6. What do the rooms in which Liana Taillefer, Boris Balkan, Corso, Varo Borja, and Victor Fargas live say about each of them? Are the rooms in any way deceptive? With what settings do you associate Irene Adler? What does the home address she gives say about her?
7. Balkan is very opinionated when it comes to the kind of writing he deems worthwhile [see pages 5, 98, 313, and 322]. Do you think Balkan would consider The Club Dumas a worthwhile piece of literature? Why?
8. The Club Dumas does not establish a precise time period. What era do you imagine The Club Dumas to take place? Do certain characters seem to exist in their own historical periods? If so, how does this effect the way characters construct their identities and how they perceive one another?
9. What are the sources of evil in the novel? Is Pérez-Reverte's interest in the presence of evil in modern history conveyed in his depiction of Varo Borja's desire to raise the devil through magic? Is Borja naive in believing that summoning the devil requires secret knowledge?
10. To what extent do the engravings in The Book of the Nine Doors to the Kingdom of Darkness illustrate Corso's quest for the truth about the two books he is trying to authenticate? What do you think engraving number VII, of a king and a servant playing chess, might represent in terms of Corso's adventure? And how does engraving number IX, of a woman riding a seven-headed dragon, illuminate Corso's discoveries?
11. Who is Irene Adler? Do you accept her explanation of her identity? How does the identity she constructs affect your understanding of the opposition of God and the devil in the novel?

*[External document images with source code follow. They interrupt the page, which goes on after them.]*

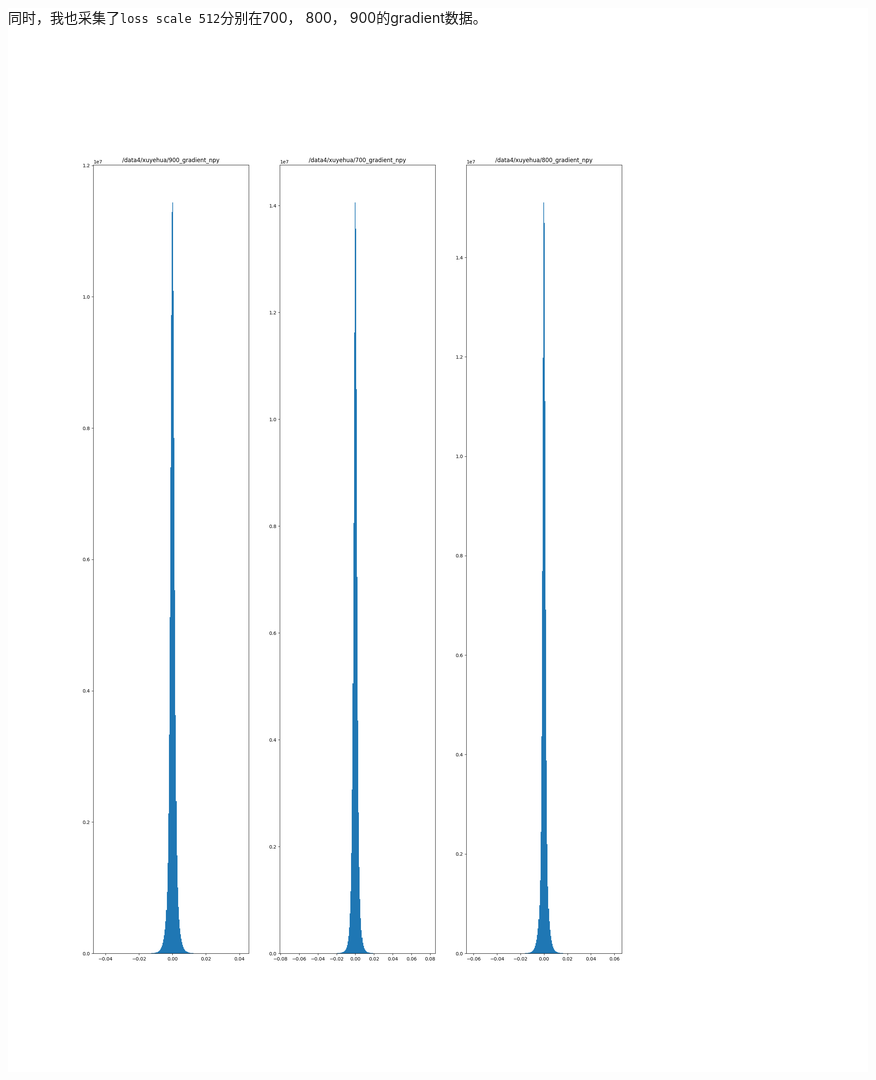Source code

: 同时，我也采集了`loss scale 512`分别在700， 800， 900的gradient数据。

![loss scale512, bucket 4: linear_qkv+linear_proj+mlp](./loss_scale_512_grad_4.png "loss scale512, bucket 4: linear_qkv+linear_proj+mlp")
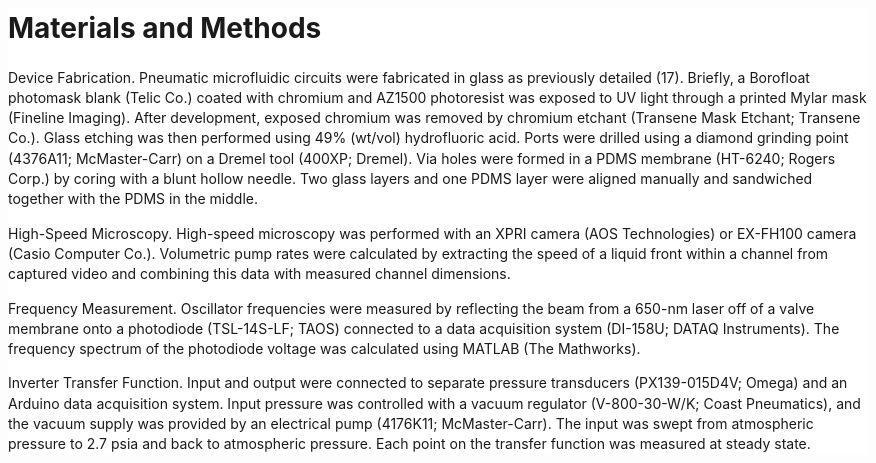 # Materials and Methods

Device Fabrication. Pneumatic microfluidic circuits were fabricated in glass as previously detailed (17). Briefly, a Borofloat photomask blank (Telic Co.) coated with chromium and AZ1500 photoresist was exposed to UV light through a printed Mylar mask (Fineline Imaging). After development, exposed chromium was removed by chromium etchant (Transene Mask Etchant; Transene Co.). Glass etching was then performed using 49% (wt/vol) hydrofluoric acid. Ports were drilled using a diamond grinding point (4376A11; McMaster-Carr) on a Dremel tool (400XP; Dremel). Via holes were formed in a PDMS membrane (HT-6240; Rogers Corp.) by coring with a blunt hollow needle. Two glass layers and one PDMS layer were aligned manually and sandwiched together with the PDMS in the middle.

High-Speed Microscopy. High-speed microscopy was performed with an XPRI camera (AOS Technologies) or EX-FH100 camera (Casio Computer Co.). Volumetric pump rates were calculated by extracting the speed of a liquid front within a channel from captured video and combining this data with measured channel dimensions.

Frequency Measurement. Oscillator frequencies were measured by reflecting the beam from a 650-nm laser off of a valve membrane onto a photodiode (TSL-14S-LF; TAOS) connected to a data acquisition system (DI-158U; DATAQ Instruments). The frequency spectrum of the photodiode voltage was calculated using MATLAB (The Mathworks).

Inverter Transfer Function. Input and output were connected to separate pressure transducers (PX139-015D4V; Omega) and an Arduino data acquisition system. Input pressure was controlled with a vacuum regulator (V-800-30-W/K; Coast Pneumatics), and the vacuum supply was provided by an electrical pump (4176K11; McMaster-Carr). The input was swept from atmospheric pressure to 2.7 psia and back to atmospheric pressure. Each point on the transfer function was measured at steady state.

12. Balkan tells Corso that "games are the only universally serious activity" [p.314]. How does Balkan's attitude to "the game" compare with that of Corso, Liana Taillefer, and Irene Adler? Does anyone win the game? Has Corso's attitude to the game changed by the end of the book?
13. Boris Balkan argues that he never led Corso to believe that there was a connection between "The Anjou Wine" and The Nine Doors: "It was you who filled in the blanks on your own, as if what happened were a novel based on trickery, with Lucas Corso the reader too clever for his own good. Nobody ever told you that things were actually as you thought. No, the responsibility is entirely yours, my friend. The real villain of the piece is your excessive intertextual reading and linking of literary references" [p. 334]. Is Balkan right? To what extent are Balkan and Corso responsible for the violence that occurs in the story?
14. Is the Club Dumas justified in its mission to protect the reputation of Alexandre Dumas by withholding evidence about his collaboration with his assistant Auguste Moquet? Why does Balkan care so much about Dumas's reputation? Does Balkan's attitude toward Dumas influence your opinion of Balkan?
15. Corso and Balkan argue about whether children and young people raised watching television have the "spiritual heritage" they themselves received from books and old movies [p. 325]. Could The Club Dumas have been written about television devotees? How would the characters and plot differ?
16. Corso recalls Nikon telling him, "Films are for everyone, collective, generous. . . . They're even better on TV: two can watch and comment. But your books are selfish. Solitary. . . . A person who is interested in books doesn't need other people and that frightens me" [p. 210]. Is Corso a frightening person because of his obsession with books? What about the other characters who share a passion for books? Is it significant that Irene Adler reads cheap paperbacks [p. 138]? Why doesn't Corso want to join the Club Dumas party?